◆ **What you will do**
Give only the number of lines in the data that contain the word "ring".

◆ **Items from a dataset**
*** Block opens ***

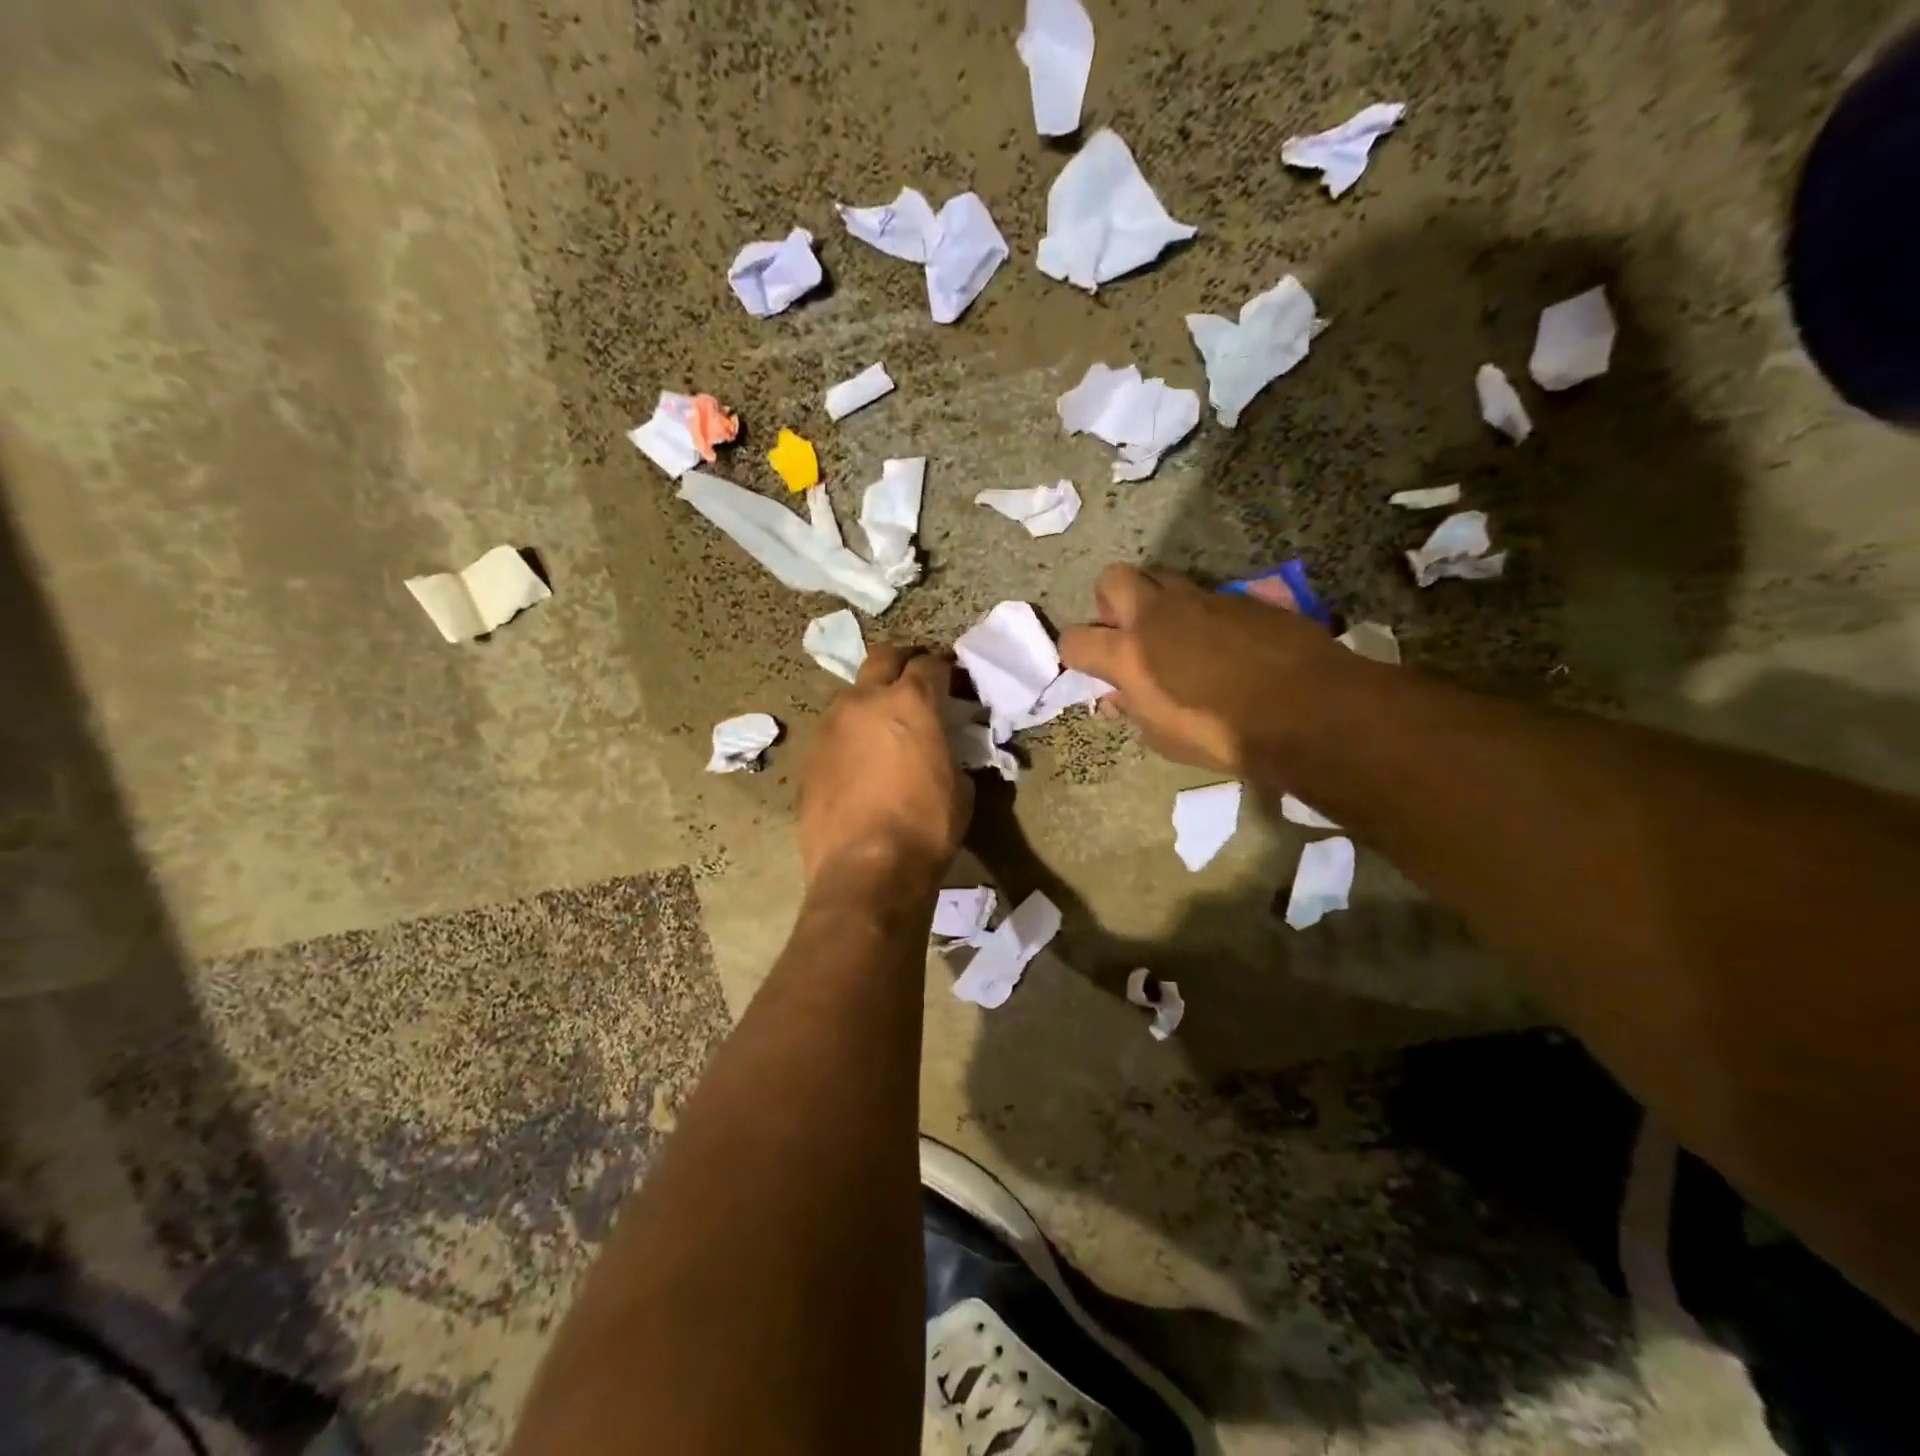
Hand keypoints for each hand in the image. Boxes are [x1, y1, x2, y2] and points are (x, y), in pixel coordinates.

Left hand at [799, 645, 972, 894]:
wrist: (866, 868)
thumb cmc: (926, 826)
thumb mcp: (960, 787)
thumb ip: (949, 753)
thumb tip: (941, 751)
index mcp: (910, 702)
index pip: (930, 664)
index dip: (945, 668)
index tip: (953, 680)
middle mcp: (865, 701)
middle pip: (883, 658)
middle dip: (902, 662)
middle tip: (915, 682)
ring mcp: (830, 726)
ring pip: (852, 694)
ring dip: (870, 701)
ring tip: (882, 728)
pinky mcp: (809, 756)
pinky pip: (833, 732)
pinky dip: (850, 736)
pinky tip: (858, 763)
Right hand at [1059, 564, 1342, 773]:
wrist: (1306, 708)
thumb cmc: (1223, 735)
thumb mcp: (1164, 738)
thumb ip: (1133, 710)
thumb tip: (1118, 697)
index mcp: (1129, 653)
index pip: (1075, 639)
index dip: (1077, 654)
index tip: (1092, 669)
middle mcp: (1157, 614)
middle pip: (1112, 580)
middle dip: (1110, 603)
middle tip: (1128, 634)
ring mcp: (1201, 599)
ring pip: (1161, 579)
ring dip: (1157, 603)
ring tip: (1175, 637)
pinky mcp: (1240, 597)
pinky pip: (1206, 596)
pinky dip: (1201, 615)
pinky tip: (1222, 644)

*** Block closes ***

◆ **Your response**
8